— Begin PASSAGE GIVEN —
1. Give an example that shows how some of God’s people deceived themselves. (See opening picture.)

A GROUP of men were standing in front of the tabernacle, ready to offer incense to Jehovah. On the one side was Aaron, the high priest of Israel, and on the other side were Korah and 250 men. (Numbers 16:16-18) It seemed that all of them were loyal to God. However, Korah and his supporters were proud, rebellious, and selfish, and they were trying to grab the priesthood from Aaron. (Numbers 16:1-11) They had deceived themselves, thinking that Jehovah would accept their worship. But in reality, they had insulted Jehovah, who could read their hearts. He could see that they were hypocrites and that they wanted glory for themselves.Jeremiah 17:10.

2. What did Moses say would happen, and how did his words come true?

2 Earlier, Moses had said: “Jehovah will make known who belongs to him.” (Numbers 16:5) How did Jehovah show that he knew who his true worshippers were and who the hypocrites were? Jehovah sent fire from heaven  and destroyed Korah and the 250 men. (Numbers 16:35; 26:10) Only Aaron was left standing. Jehovah made it clear that Aaron was the real priest and a true worshipper of God.Read 1 Corinthians 8:3.

3. (a) What happened in the Christian congregation in Paul’s day? (b) What can we learn from what Jehovah did to the rebels in Moses’ day?

3 In Paul’s time, more than 1,500 years later, something similar happened in the Christian congregation. Paul explained that some who claimed to be Christians began to promote false teachings. Yet, they remained part of the congregation. These apostates may have appeared to be true worshippers of Jehovah. But in reality they were like dangerous wolves, and they even began to destroy “the faith of some.” (2 Timothy 2:16-18) Was Jehovah watching? Yes. Paul knew what God had done to the rebels, Korah and his supporters, so he was confident that Jehovah was fully aware of this situation as well. We too can have the same confidence in Jehovah. Let us learn how we can from the interesting words Paul wrote to Timothy.
— End PASSAGE GIVEN —
From the Bible study passage, copy the part that begins at the words "3 In Paul’s" and stops after "wrote to Timothy.", substituting "false teachers" for "apostates".
— Begin INFORMATION GIVEN —
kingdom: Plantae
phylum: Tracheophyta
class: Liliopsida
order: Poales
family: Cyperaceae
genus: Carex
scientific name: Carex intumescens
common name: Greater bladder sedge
— End INFORMATION GIVEN —
— Begin INFORMATION GIVEN —
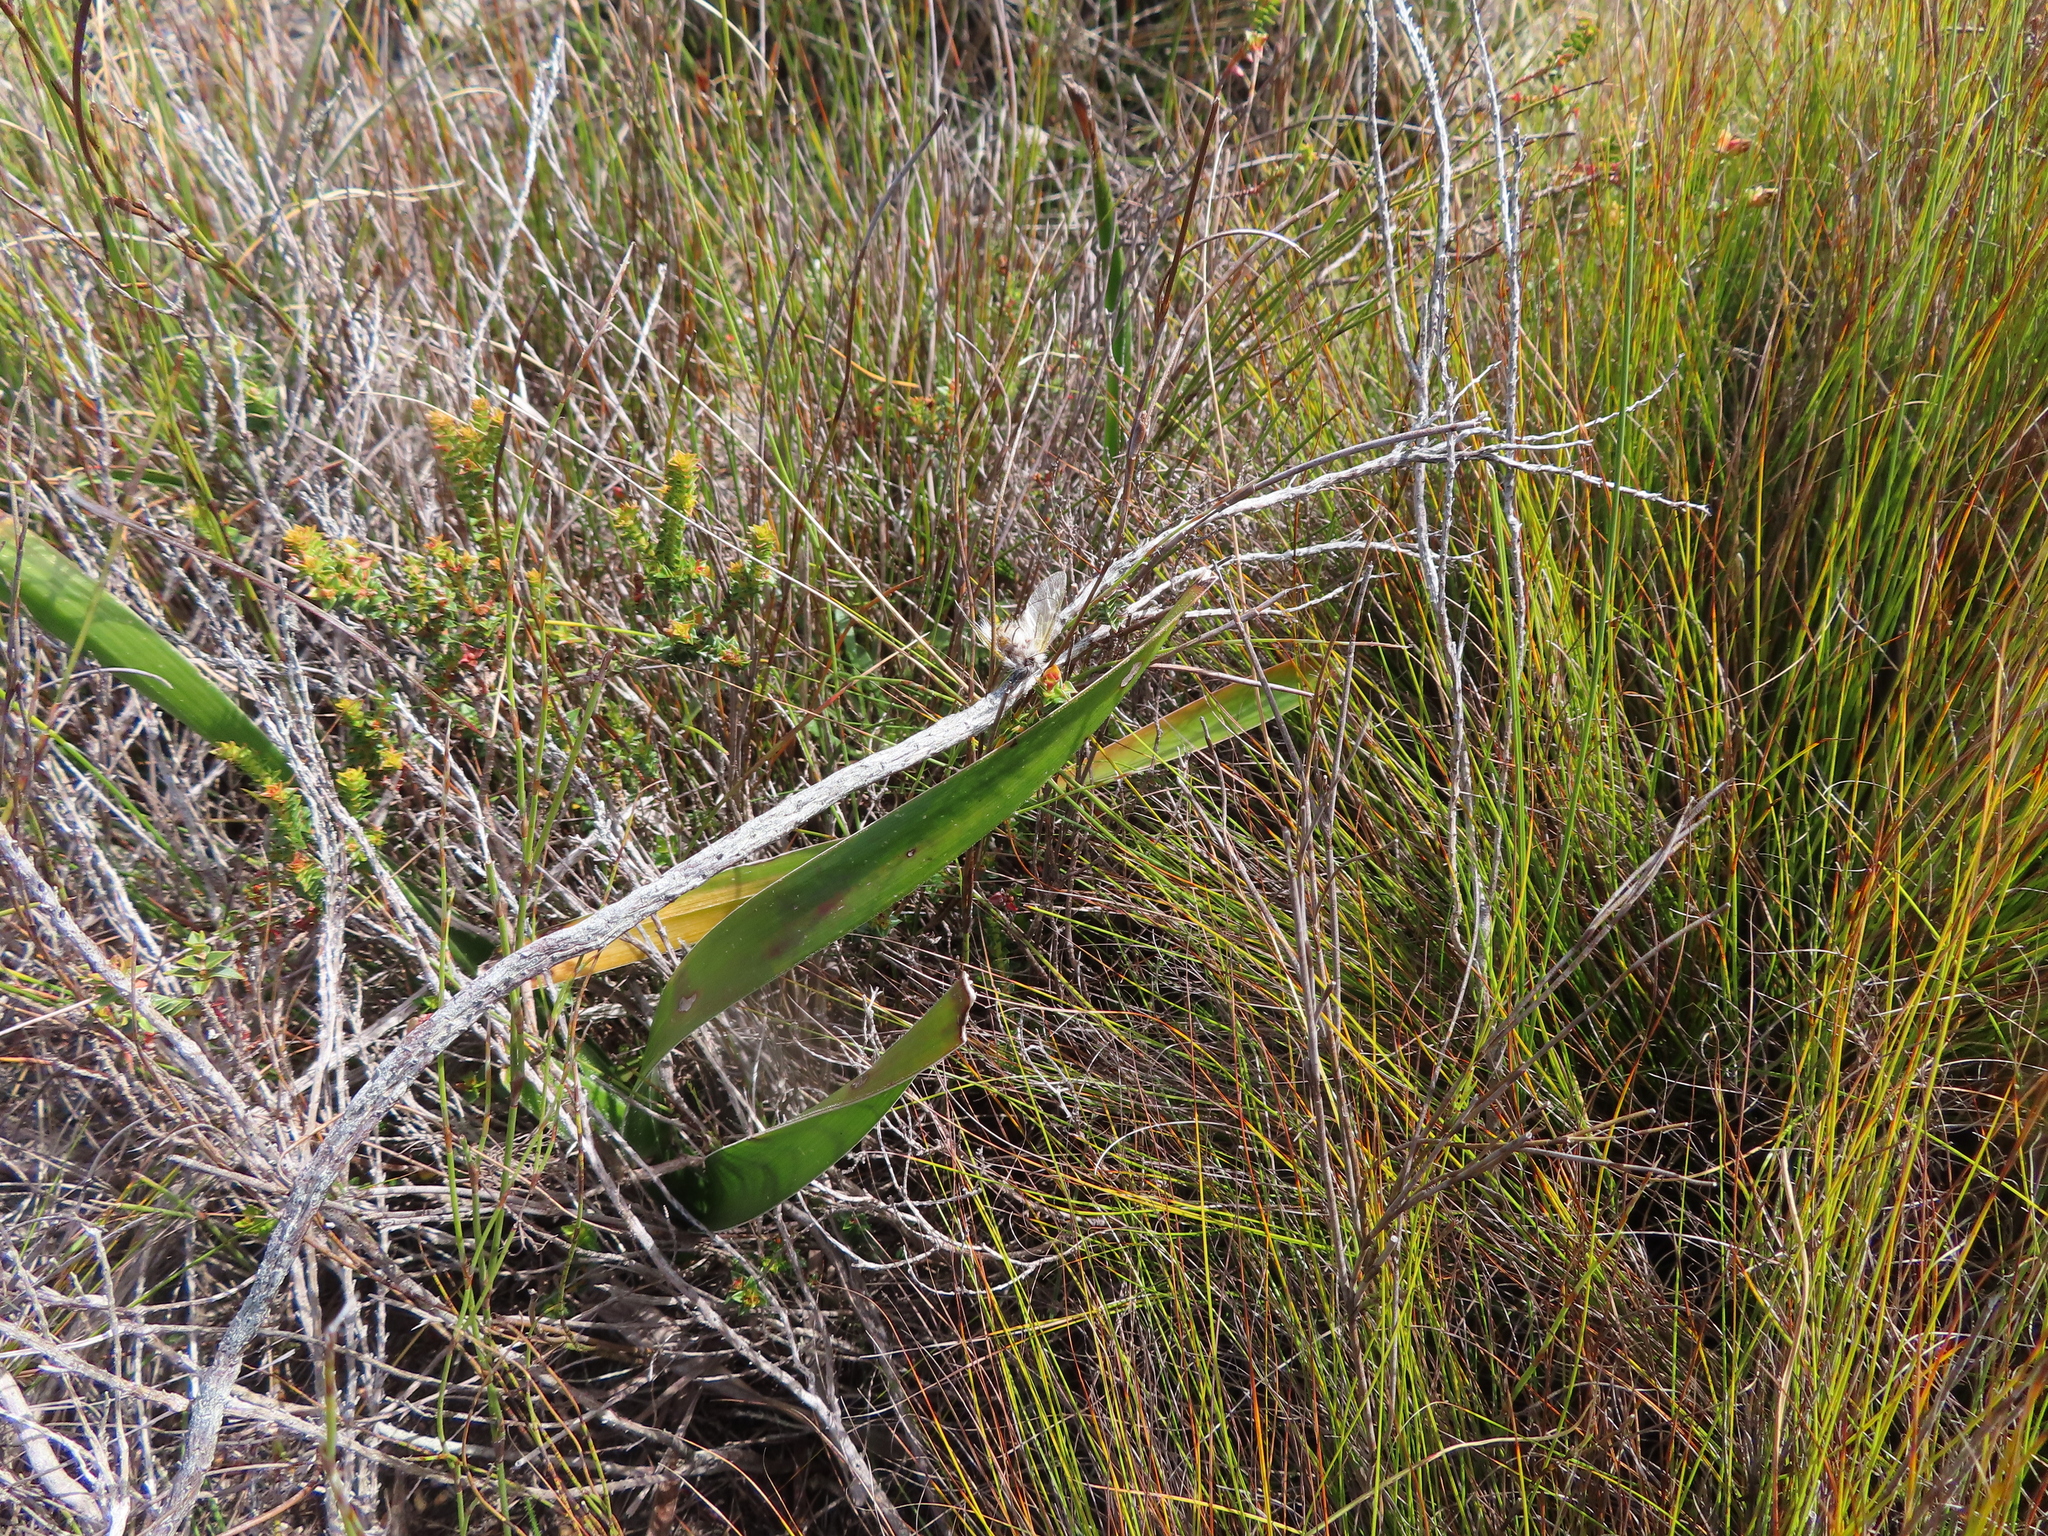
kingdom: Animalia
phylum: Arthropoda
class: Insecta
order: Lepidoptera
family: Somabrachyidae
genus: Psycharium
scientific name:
— End INFORMATION GIVEN —
*SOLUTION FOR THIS EXERCISE*
3 In Paul’s time, more than 1,500 years later, something similar happened in the Christian congregation. Paul explained that some who claimed to be Christians began to promote false teachings. Yet, they remained part of the congregation. These false teachers may have appeared to be true worshippers of Jehovah. But in reality they were like dangerous wolves, and they even began to destroy “the faith of some.” (2 Timothy 2:16-18) Was Jehovah watching? Yes. Paul knew what God had done to the rebels, Korah and his supporters, so he was confident that Jehovah was fully aware of this situation as well. We too can have the same confidence in Jehovah. Let us learn how we can from the interesting words Paul wrote to Timothy.